→ **WHAT THE TASK ASKS**
Return every line below in which "whitespace" appears.

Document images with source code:

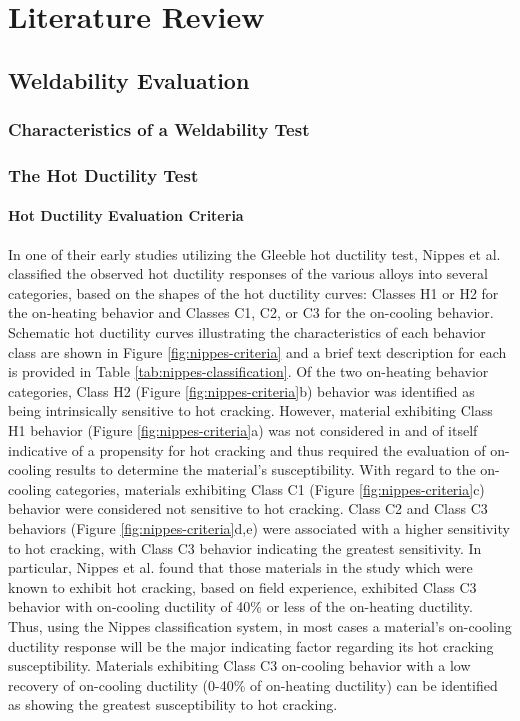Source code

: \chapter{Literature Review} \label{ch:literature-review}

\section{Weldability Evaluation} \label{sec:weldability-evaluation}

\subsection{Characteristics of a Weldability Test}

\subsection{The Hot Ductility Test}

\subsubsection{Hot Ductility Evaluation Criteria}
In one of their early studies utilizing the Gleeble hot ductility test, Nippes et al. \cite{nippes_further_1957} classified the observed hot ductility responses of the various alloys into several categories, based on the shapes of the hot ductility curves: Classes H1 or H2 for the on-heating behavior and Classes C1, C2, or C3 for the on-cooling behavior. Schematic hot ductility curves illustrating the characteristics of each behavior class are shown in Figure \ref{fig:nippes-criteria} and a brief text description for each is provided in Table \ref{tab:nippes-classification}. Of the two on-heating behavior categories, Class H2 (Figure \ref{fig:nippes-criteria}b) behavior was identified as being intrinsically sensitive to hot cracking. However, material exhibiting Class H1 behavior (Figure \ref{fig:nippes-criteria}a) was not considered in and of itself indicative of a propensity for hot cracking and thus required the evaluation of on-cooling results to determine the material's susceptibility. With regard to the on-cooling categories, materials exhibiting Class C1 (Figure \ref{fig:nippes-criteria}c) behavior were considered not sensitive to hot cracking. Class C2 and Class C3 behaviors (Figure \ref{fig:nippes-criteria}d,e) were associated with a higher sensitivity to hot cracking, with Class C3 behavior indicating the greatest sensitivity. In particular, Nippes et al. found that those materials in the study which were known to exhibit hot cracking, based on field experience, exhibited Class C3 behavior with on-cooling ductility of 40\% or less of the on-heating ductility. Thus, using the Nippes classification system, in most cases a material's on-cooling ductility response will be the major indicating factor regarding its hot cracking susceptibility. Materials exhibiting Class C3 on-cooling behavior with a low recovery of on-cooling ductility (0-40\% of on-heating ductility) can be identified as showing the greatest susceptibility to hot cracking.

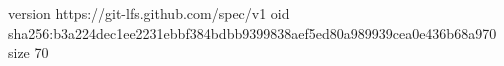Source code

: version https://git-lfs.github.com/spec/v1
oid sha256:b3a224dec1ee2231ebbf384bdbb9399838aef5ed80a989939cea0e436b68a970
size 70
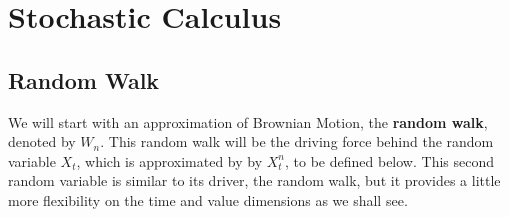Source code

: \documentclass[12pt]{article}
\theoremstyle{plain}
\theoremstyle{definition}
\theoremstyle{remark}
\begin{document}




\clearpage
\section{Stochastic Calculus}

\subsection{Random Walk}

We will start with an approximation of Brownian Motion, the
\textbf{random walk}, denoted by $W_n$.  This random walk will be the
driving force behind the random variable $X_t$, which is approximated by
by $X^n_t$, to be defined below.  This second random variable is
similar to its driver, the random walk, but it provides a little more
flexibility on the time and value dimensions as we shall see.
\end{document}

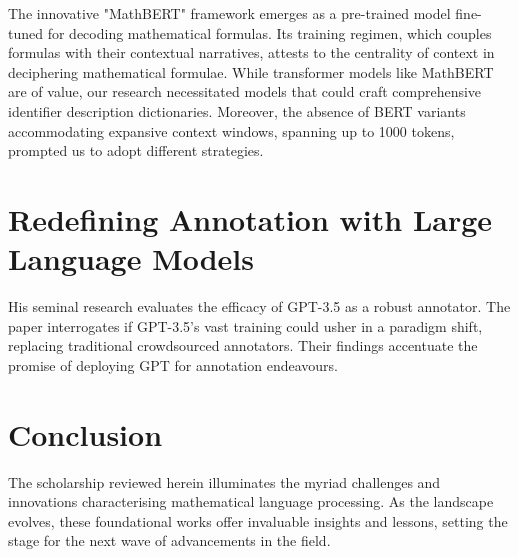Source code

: The innovative "MathBERT" framework \parencite{peng2021mathbert} emerges as a pre-trained model fine-tuned for decoding mathematical formulas. Its training regimen, which couples formulas with their contextual narratives, attests to the centrality of context in deciphering mathematical formulae. While transformer models like MathBERT are of value, our research necessitated models that could craft comprehensive identifier description dictionaries. Moreover, the absence of BERT variants accommodating expansive context windows, spanning up to 1000 tokens, prompted us to adopt different strategies.

\section{Redefining Annotation with Large Language Models}

His seminal research \parencite{he2023annollm} evaluates the efficacy of GPT-3.5 as a robust annotator. The paper interrogates if GPT-3.5's vast training could usher in a paradigm shift, replacing traditional crowdsourced annotators. Their findings accentuate the promise of deploying GPT for annotation endeavours.

\section{Conclusion}

The scholarship reviewed herein illuminates the myriad challenges and innovations characterising mathematical language processing. As the landscape evolves, these foundational works offer invaluable insights and lessons, setting the stage for the next wave of advancements in the field.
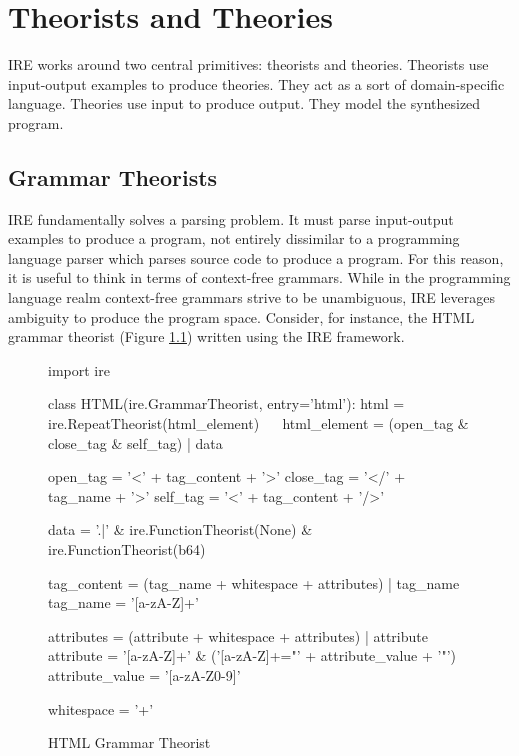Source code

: \chapter{Theorists and Theories}

IRE works around two central primitives: theorists and theories.
Theorists use input-output examples to produce theories.
They act as a sort of domain-specific language.
Theories use input to produce output.
They model the synthesized program.



\section{Grammar Theorists}

IRE fundamentally solves a parsing problem.
It must parse input-output examples to produce a program, not entirely dissimilar to a programming language parser which parses source code to produce a program.
For this reason, it is useful to think in terms of context-free grammars.
While in the programming language realm context-free grammars strive to be unambiguous, IRE leverages ambiguity to produce the program space.
Consider, for instance, the HTML grammar theorist (Figure \ref{fig:html_grammar}) written using the IRE framework.

\begin{figure}[tb]
\begin{pythoncode}
import ire

class HTML(ire.GrammarTheorist, entry='html'):
    html = ire.RepeatTheorist(html_element) ~$\label{html_theorist}$~
    html_element = (open_tag & close_tag & self_tag) | data ~$\label{html_element_theorist}$~

    open_tag = '<' + tag_content + '>'
    close_tag = '</' + tag_name + '>'
    self_tag = '<' + tag_content + '/>'

    data = '.|\n' & ire.FunctionTheorist(None) & ire.FunctionTheorist(b64) ~$\label{data_theorist}$~

    tag_content = (tag_name + whitespace + attributes) | tag_name
    tag_name = '[a-zA-Z]+'

    attributes = (attribute + whitespace + attributes) | attribute
    attribute = '[a-zA-Z]+' & ('[a-zA-Z]+="' + attribute_value + '"')
    attribute_value = '[a-zA-Z0-9]'

    whitespace = '\s+'
\end{pythoncode}
\caption{HTML Grammar Theorist}
\label{fig:html_grammar}
\end{figure}

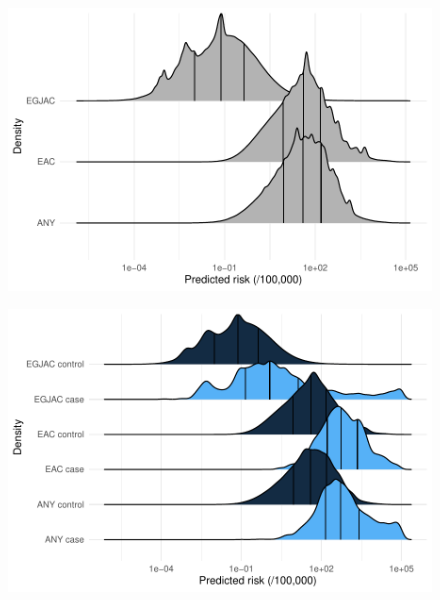 \documentclass[12pt]{article}
\begin{document}
\begin{figure}[h]
\centering
\includegraphics[width=1.0\textwidth]{figures/risk_distribution.pdf}
\end{figure}

\begin{figure}[h]
\centering
\includegraphics[width=1.0\textwidth]{figures/risk_distribution_casecontrol.pdf}
\end{figure}
\end{document}
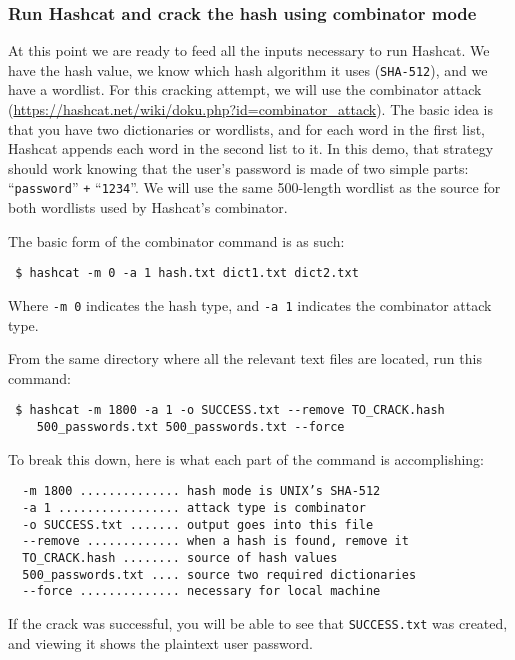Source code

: \subsubsection{Run Hashcat and crack the hash using combinator mode}
  At this point we are ready to feed all the inputs necessary to run Hashcat. We have the hash value, we know which hash algorithm it uses (\verb|SHA-512|), and we have a wordlist. For this cracking attempt, we will use the combinator attack (\url{https://hashcat.net/wiki/doku.php?id=combinator_attack}). The basic idea is that you have two dictionaries or wordlists, and for each word in the first list, Hashcat appends each word in the second list to it. In this demo, that strategy should work knowing that the user’s password is made of two simple parts: ``\verb|password|'' \verb|+| ``\verb|1234|''. We will use the same 500-length wordlist as the source for both wordlists used by Hashcat’s combinator.
  \newline

  \noindent
  The basic form of the combinator command is as such:
  \begin{verbatim} $ hashcat -m 0 -a 1 hash.txt dict1.txt dict2.txt \end{verbatim}
  \noindent
  Where \verb|-m 0| indicates the hash type, and \verb|-a 1| indicates the combinator attack type.
  \newline

  \noindent
  From the same directory where all the relevant text files are located, run this command:
  \begin{verbatim} $ hashcat -m 1800 -a 1 -o SUCCESS.txt --remove TO_CRACK.hash
    500_passwords.txt 500_passwords.txt --force \end{verbatim}

  \noindent
  To break this down, here is what each part of the command is accomplishing:
  \begin{verbatim}
  -m 1800 .............. hash mode is UNIX’s SHA-512
  -a 1 ................. attack type is combinator
  -o SUCCESS.txt ....... output goes into this file
  --remove ............. when a hash is found, remove it
  TO_CRACK.hash ........ source of hash values
  500_passwords.txt .... source two required dictionaries
  --force .............. necessary for local machine
  \end{verbatim}

  \noindent
  If the crack was successful, you will be able to see that \verb|SUCCESS.txt| was created, and viewing it shows the plaintext user password.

→ **OUTPUT FOR THIS EXERCISE**
    tag_content = (tag_name + whitespace + attributes) | tag_name
    attributes = (attribute + whitespace + attributes) | attribute
    whitespace = '\s+'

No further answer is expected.